Blogs are another often-overlooked opportunity for news. Bloggers, like newsletter editors, are often business people who are sharing insights on topics related to their area of expertise. They blog to discuss ideas, not for the purpose of reporting news or promoting other people’s products—but if you approach them right, they may find your information to be in line with their purpose, and feature you, your comments or your services. Blogs also feature Web audio and video and digital photos, but the material must be compelling for its content and not heavily promotional.

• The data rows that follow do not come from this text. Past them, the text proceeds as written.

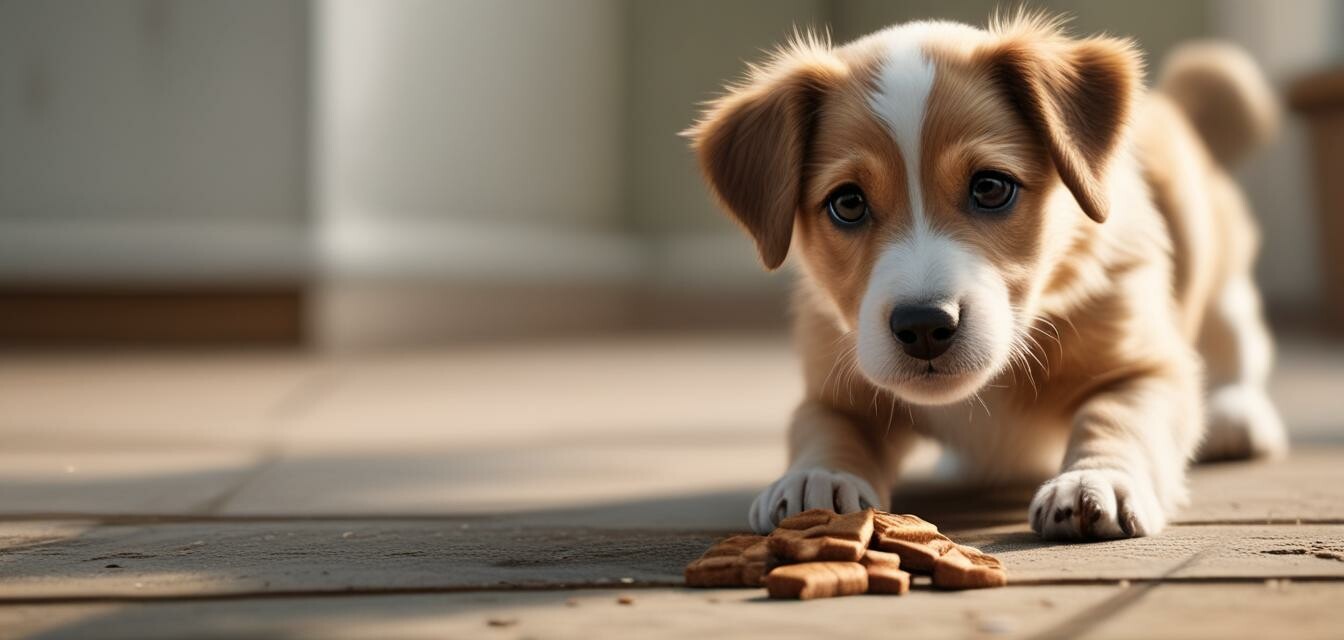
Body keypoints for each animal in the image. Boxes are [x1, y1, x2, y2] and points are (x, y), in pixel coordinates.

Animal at [688, 14, 1284, 540]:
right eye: (848, 203)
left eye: (992, 187)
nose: (923, 326)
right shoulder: (836, 388)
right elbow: (822, 427)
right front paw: (816, 478)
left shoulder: (1147, 365)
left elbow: (1117, 415)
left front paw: (1095, 478)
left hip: (1221, 268)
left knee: (1236, 343)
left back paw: (1235, 414)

What’s the trick to approaching online newsletter editors and bloggers? Respect. These gatekeepers don’t see themselves as traditional reporters, and they usually don’t have a formal journalism background. They are driven by a need to share helpful information, and they’re often very protective of their readers. The key to winning over newsletter editors and bloggers is to create a relationship first, and then ask if there’s a need to supply content. You can begin that relationship by sending an email about a post or issue that you particularly liked, or by becoming a regular, positive commenter to posts and issues online. Make sure your real name, company and email address are included in all of your comments. Write comments that support and amplify what the editor or blogger has written, and make your input thoughtful and meaningful. If you have the opportunity to meet the editor or blogger at an event, make it a point to introduce yourself.
Ease your way into offering highly targeted, infrequent and on-the-mark news or guest posts. If you get a “yes,” don’t abuse the privilege—it’s not an invitation to spam them with everything you’ve got. Carefully nurtured, these vehicles can be a very powerful and credible way to spread your news online.
Broadcast and satellite radio aren’t your only options to be a featured guest. Internet radio sites have sprung up all over the Web and some established shows reach tens of thousands (or millions) of dedicated listeners. Sites like BlogTalkRadio feature talk radio shows that are delivered via the Internet. Since these shows have none of the overhead of broadcast radio, they can focus on highly specific topics, niche audiences and targeted interests that deliver a valuable focused audience. Don’t worry too much about the size of their listenership—if the show delivers your ideal target audience, even a few hundred dedicated listeners might produce a nice spike in sales in exchange for a few minutes of your time. Consider subscribing to RadioGuestList.com’s regular emails highlighting which Internet radio shows are looking for guests.
Podcasts are very similar to Internet radio. Listeners can visit the podcast site to hear the show online, download to an MP3 player, or subscribe so that they never miss a future show. Most podcasts are also distributed (often for free) via iTunes, making them available to a broad audience. The majority of Internet radio shows also offer a podcast for listeners who did not catch the show live.
Podcasts and Internet radio shows often have a page that describes how to contact the host and pitch yourself as a guest. Make sure to read and follow these guidelines if you want to be considered. Think carefully about your suggested topic, to make sure it fits the audience and has the ability to inform and entertain. Position yourself as an expert, and include a (very short) bio to support your credibility. For a great ebook on how to pitch yourself to radio hosts, I recommend Wayne Kelly’s OnAirPublicity.com.
Online publicity opportunities abound, but they require the same respect and professional approach you would accord to traditional media. Because the Internet never sleeps, online media creators have an insatiable need for news, information, interviews, product/book news and multi-media, but it must meet the needs of their very targeted audiences. Take the time to approach these outlets right and your news could rocket to the top of the search engine results.